Experimental and observational studies have shown that sleep impairment is associated with several factors related to cancer initiation and promotion such as inflammation,13,14 oxidative stress,15,16 hormonal levels,1719 and alterations of the immune system.2022 Moreover, intermittent hypoxia, similar to that experienced by patients with SDB, has been shown to enhance cancer progression in mice.9,10 In humans, SDB has recently been associated with cancer mortality in a prospective cohort study.12 The authors found that participants with severe SDB had an almost five times higher risk of cancer death than those free of SDB. Cancer mortality was used as the outcome measure in this study and it was therefore not possible to distinguish between the etiologic and prognostic role of SDB. That SDB may also be relevant for cancer etiology was recently emphasized by a prospective study,11 in which they found that severity of SDB, based on the apnea-hypopnea index and percentage of the nighttime spent with SO2 less than 90%, was associated with higher risk of incident cancer. This study included 4,910 patients investigated for suspected obstructive sleep apnea who were followed up for a median of 4.5 years, during which only 261 received a diagnosis of cancer, making it difficult to distinguish between cancer subtypes with different etiology. In contrast, the current study is population based, has a longer follow-up, and addresses subtypes of cancer in addition to total cancer incidence.
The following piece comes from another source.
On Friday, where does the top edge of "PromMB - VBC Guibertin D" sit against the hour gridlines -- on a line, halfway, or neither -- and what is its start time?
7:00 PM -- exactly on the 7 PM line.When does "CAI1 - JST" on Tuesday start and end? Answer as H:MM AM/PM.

We hypothesize that SDB may affect cancer incidence through biological and probably also behavioral pathways. The objective of the current study is to determine the relationship between symptoms of SDB including snoring, breathing cessations and daytime sleepiness, and risk of all incident cancers as well as subtypes of cancer including alcohol-, smoking-, virus/ immune-, and hormone-related cancers in a large prospective cohort study of 8,783 men and women.

METHODS

Study Population

The Copenhagen City Heart Study (CCHS) is a Danish longitudinal cohort study initiated in 1976. An age-stratified sample of 19,698 men and women age 20 to 93 years was drawn from the Central Population Registry and invited to participate in the study. Of these, 14,223 individuals (72%) attended the first examination in 1976-1978. A physical examination was performed and the participants completed a comprehensive questionnaire regarding various risk factors. In the years 1981-1983, 1991-1993, and 2001-2003 the study population was expanded and additional study assessments were performed for both new and continuing study participants. A total of 10,135 persons participated in the third wave (1991-1993) of the study (response proportion: 61%) in which questionnaire information on snoring and breathing cessations was collected. The third wave was used as the baseline for the current study. Most of the participants were Caucasian. All participants gave written informed consent. More detailed description of the CCHS can be found elsewhere.23 Participants in whom cancer was previously diagnosed at baseline (n = 730) or with invalid dates of outcome were excluded (n = 2). Also excluded were participants with missing information on any of the covariates: educational attainment (n = 113), smoking (n = 43), physical activity (n = 47), alcohol consumption (n = 75), marital status (n = 12), or body mass index (BMI; weight (kg)/height (m)2) (n = 330). There were 4,860 women and 3,923 men (8,783 in total) who were eligible for the analyses of snoring and breathing cessations.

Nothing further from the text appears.